What the exercise asks:
Answer these from the text on comic book adaptations below:
1. Which magazine published the special edition the writer bought?
2. How many sequels did The Crow spawn?
3. Which actor stars in Constantine?

Text shown:
● ● ● ● ●
It's quite remarkable really.
Yesterday I bought a special edition of the science fiction magazine SFX that focuses entirely on cinema and television adaptations of comics. The bulk of it is taken up with an A to Z of such adaptations with reviews. What is quite remarkable about it is how many of those reviews have reached the exact opposite conclusion to mine. Some films that I like, they hate. Some films that I hate, they like. It isn't universal, and it's more marked for the films that they disparage, but it's noticeable enough.We do have some common ground on the middling stuff.
To just pull a few examples (not quite) at random.
Let's start with Blade:The Series. They are pretty disparaging about it in comparison to the first and second Blade movies (although, to be fair, they are even more disparaging about the third movie) but it's a decent enough piece of work. As with something like Robocop (not part of this sub-genre) the levels of violence that are in the films were never going to be shown on television but it does handle itself pretty well. They also don't like the way that the focus is often off Blade himself and on the other characters but then rather confusingly add that when it focusses on those characters it's actually better.
By contrast they quite like, though not whole-heartedly, Sin City - a movie that I found so totally devoid of heart and soul that it was almost unwatchable. It may be a visual treat but on screen it shows up the total lack of sympathy of the source material. Scoring a similar half-hearted plus in their review is Constantine which, though it's so heavily adapted that it bears almost no resemblence to it's source material, I really liked. And for a Keanu Reeves movie that's rare enough to merit mention in itself.
It's sequels that they most often go to town on. The Crow, a movie that they mostly like (though not as much as I like it) spawned three sequels. In the case of City of Angels, they give it the thorough slating that it deserves but for entirely the wrong reasons. It is, they claim, no more than an inferior re-run of the first movie. I beg to differ. Given the set up the basic plot outline of any Crow movie has to be similar but what City of Angels does is add a level of unpeasant fetishism to the procedings that is totally at odds with its setting. The two remaining movies Salvation and Wicked Prayer they like even less and this is just plain wrong-headed. Sure they all have similar plots. Certainly the budgets and stylised set pieces from the first film are missing but so what? The films are well enough played and a damned sight better than City of Angels.
● ● ● ● ●
[A block of data]

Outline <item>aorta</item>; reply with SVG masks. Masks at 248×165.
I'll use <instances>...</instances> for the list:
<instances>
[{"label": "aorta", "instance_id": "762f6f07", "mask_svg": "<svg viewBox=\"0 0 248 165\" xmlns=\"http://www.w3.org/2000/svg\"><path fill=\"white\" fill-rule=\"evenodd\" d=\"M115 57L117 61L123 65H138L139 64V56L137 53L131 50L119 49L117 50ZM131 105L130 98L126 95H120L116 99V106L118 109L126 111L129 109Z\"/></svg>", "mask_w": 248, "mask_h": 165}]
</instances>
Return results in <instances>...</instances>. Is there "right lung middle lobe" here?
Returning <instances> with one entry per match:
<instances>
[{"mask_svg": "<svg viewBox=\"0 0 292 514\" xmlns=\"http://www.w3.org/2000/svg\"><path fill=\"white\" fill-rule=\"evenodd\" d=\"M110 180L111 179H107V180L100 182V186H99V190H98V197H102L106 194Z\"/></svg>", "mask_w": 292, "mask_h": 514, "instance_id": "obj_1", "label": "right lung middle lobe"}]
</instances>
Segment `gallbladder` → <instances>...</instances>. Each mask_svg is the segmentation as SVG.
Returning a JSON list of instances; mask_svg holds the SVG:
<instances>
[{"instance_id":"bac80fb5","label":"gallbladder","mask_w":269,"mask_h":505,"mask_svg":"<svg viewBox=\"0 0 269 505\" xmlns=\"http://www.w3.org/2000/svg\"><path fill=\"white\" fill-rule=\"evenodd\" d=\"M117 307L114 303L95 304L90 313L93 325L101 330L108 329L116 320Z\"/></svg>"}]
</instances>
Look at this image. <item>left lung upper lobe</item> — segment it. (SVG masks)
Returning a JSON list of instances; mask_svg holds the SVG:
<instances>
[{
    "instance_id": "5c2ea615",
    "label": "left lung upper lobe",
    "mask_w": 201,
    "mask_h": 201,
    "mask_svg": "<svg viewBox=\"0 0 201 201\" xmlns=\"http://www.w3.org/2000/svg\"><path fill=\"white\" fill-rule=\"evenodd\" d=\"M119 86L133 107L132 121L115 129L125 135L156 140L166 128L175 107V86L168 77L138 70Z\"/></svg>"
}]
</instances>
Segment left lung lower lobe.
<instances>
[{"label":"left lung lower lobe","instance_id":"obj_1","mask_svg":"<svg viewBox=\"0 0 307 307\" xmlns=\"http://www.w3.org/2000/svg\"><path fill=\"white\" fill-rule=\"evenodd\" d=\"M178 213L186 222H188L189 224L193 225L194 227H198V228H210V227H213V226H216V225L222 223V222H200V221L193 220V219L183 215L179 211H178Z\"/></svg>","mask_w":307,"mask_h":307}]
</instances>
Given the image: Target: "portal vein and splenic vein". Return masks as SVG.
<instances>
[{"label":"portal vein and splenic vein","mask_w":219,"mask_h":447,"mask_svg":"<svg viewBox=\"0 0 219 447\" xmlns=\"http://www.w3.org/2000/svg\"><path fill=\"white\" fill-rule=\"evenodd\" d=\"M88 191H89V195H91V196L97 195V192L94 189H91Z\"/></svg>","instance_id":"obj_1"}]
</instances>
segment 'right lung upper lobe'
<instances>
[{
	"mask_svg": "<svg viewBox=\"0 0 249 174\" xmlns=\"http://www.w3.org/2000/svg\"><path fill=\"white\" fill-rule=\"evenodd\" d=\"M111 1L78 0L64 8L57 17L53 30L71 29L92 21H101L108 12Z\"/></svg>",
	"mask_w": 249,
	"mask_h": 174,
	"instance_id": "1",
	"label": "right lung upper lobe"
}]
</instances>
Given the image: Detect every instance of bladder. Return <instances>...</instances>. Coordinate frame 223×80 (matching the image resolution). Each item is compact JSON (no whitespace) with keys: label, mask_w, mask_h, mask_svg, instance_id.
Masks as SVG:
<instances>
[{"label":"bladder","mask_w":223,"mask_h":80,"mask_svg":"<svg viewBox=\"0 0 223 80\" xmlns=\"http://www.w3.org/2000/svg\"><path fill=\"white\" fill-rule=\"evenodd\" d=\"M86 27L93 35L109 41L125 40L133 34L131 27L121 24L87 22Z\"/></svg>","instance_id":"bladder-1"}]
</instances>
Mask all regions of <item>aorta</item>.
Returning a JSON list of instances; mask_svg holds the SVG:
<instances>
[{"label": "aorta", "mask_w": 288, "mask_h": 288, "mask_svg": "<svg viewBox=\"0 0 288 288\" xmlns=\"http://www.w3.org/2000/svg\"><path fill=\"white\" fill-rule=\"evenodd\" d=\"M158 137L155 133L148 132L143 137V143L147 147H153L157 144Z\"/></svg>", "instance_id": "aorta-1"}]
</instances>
● ● ● ● ●
Written answer:
1. SFX
2. Three
3. Keanu Reeves